Page excerpt
Recycling of the membrane-anchored chemokine, CX2CL1

Abstract

CX3CL1 (fractalkine) plays an important role in inflammation by acting as both chemoattractant and as an adhesion molecule. As for other chemokines, expression of CX3CL1 is known to be regulated at the level of transcription and translation. The unique transmembrane structure of CX3CL1 raises the possibility of additional functional regulation by altering its abundance at the cell surface. This could be accomplished in principle by changes in traffic between subcellular compartments. To analyze this possibility we examined the subcellular distribution of CX3CL1 in human ECV-304 cells stably expressing untagged or green fluorescent protein-tagged forms of the chemokine. CX3CL1 was present in two distinct compartments, diffusely on the plasma membrane and in a punctate juxtanuclear compartment. The latter shared some features with, yet was distinct from the conventional endocytic pathway and may represent a specialized recycling subcompartment. Accordingly, surface CX3CL1 was found to be in dynamic equilibrium with the juxtanuclear vesicular compartment. Intracellular CX3CL1 co-localized with the SNARE (soluble N-ethylmaleimide factor attachment protein receptor) proteins syntaxin-13 and VAMP-3. Cleavage of VAMP-3 by tetanus toxin or impairment of syntaxin-13 function by expression of a dominant-negative allele inhibited the ability of internalized CX3CL1 to traffic back to the plasma membrane. These data demonstrate the existence of a dynamic, SNARE-mediated recycling of CX 3CL1 from the cell surface to and from an endomembrane storage compartment. The intracellular storage depot may serve as a source of the chemokine that could be rapidly mobilized by stimuli. © 2005 by The American Society for Biochemistry and Molecular Biology, Inc.

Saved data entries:
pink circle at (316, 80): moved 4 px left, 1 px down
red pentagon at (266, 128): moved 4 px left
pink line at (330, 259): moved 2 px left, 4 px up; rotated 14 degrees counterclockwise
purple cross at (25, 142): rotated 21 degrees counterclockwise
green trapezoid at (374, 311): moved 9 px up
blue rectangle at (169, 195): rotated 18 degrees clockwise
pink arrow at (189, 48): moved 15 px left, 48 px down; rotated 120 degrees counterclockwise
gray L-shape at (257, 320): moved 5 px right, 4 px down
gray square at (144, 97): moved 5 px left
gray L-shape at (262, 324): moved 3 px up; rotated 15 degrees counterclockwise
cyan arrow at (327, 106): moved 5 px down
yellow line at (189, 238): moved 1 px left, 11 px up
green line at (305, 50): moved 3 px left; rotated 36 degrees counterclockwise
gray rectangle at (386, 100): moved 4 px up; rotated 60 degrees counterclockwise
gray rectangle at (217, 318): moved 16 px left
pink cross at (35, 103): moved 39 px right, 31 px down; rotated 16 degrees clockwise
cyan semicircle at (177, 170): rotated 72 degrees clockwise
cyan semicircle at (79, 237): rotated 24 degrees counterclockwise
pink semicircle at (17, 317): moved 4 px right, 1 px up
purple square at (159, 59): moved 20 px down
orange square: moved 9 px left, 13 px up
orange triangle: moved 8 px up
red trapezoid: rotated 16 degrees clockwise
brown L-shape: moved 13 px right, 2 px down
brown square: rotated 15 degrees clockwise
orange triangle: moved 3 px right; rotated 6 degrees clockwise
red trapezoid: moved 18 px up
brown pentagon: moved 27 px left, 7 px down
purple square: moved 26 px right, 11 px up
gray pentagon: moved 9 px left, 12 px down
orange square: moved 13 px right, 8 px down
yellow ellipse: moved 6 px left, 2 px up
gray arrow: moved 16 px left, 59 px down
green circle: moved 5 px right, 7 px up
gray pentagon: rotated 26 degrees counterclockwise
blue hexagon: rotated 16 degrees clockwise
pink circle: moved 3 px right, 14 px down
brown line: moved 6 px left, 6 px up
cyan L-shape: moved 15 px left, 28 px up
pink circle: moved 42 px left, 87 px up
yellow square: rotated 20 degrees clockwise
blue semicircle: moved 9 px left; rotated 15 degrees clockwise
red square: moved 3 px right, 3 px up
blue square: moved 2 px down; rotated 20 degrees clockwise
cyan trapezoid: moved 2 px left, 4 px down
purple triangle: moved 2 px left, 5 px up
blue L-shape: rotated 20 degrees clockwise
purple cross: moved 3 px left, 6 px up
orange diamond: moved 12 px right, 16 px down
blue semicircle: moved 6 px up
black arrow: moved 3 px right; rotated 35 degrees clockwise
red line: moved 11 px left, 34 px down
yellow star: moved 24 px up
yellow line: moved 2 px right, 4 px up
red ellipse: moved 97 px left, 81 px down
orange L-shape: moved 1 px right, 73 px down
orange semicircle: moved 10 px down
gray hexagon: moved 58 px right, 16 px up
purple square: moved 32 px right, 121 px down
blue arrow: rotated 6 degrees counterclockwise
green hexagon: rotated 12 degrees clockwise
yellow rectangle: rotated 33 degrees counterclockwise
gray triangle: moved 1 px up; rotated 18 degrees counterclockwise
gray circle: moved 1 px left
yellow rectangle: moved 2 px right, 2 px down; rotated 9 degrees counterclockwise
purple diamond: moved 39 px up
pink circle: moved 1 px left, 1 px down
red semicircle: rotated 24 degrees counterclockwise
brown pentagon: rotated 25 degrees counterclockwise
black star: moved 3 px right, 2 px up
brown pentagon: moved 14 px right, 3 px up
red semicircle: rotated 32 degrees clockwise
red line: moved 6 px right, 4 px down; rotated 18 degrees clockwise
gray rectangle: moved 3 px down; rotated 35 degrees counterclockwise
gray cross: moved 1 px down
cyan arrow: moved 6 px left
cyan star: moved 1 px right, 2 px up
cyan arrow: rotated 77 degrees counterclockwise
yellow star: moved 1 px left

Things to do
1. Summarize the CX3CL1 abstract in two sentences.
2. In one to three sentences, state the evidence the CX3CL1 abstract gives that the chemokine's recycling is mediated by SNARE proteins.

Solution list
1. In human ECV-304 cells, CX3CL1 was found both on the plasma membrane and in a punctate juxtanuclear compartment that may be a specialized recycling subcompartment, with surface CX3CL1 in dynamic equilibrium with this compartment. Its return to the plasma membrane depended on the SNARE proteins VAMP-3 and syntaxin-13, which indicates a SNARE-mediated recycling between the cell surface and an endomembrane storage depot that stimuli could rapidly mobilize.

2. Intracellular CX3CL1 co-localized with the SNARE proteins syntaxin-13 and VAMP-3. Cleaving VAMP-3 with tetanus toxin, or impairing syntaxin-13 by expressing a dominant-negative allele, inhibited the return of internalized CX3CL1 to the plasma membrane.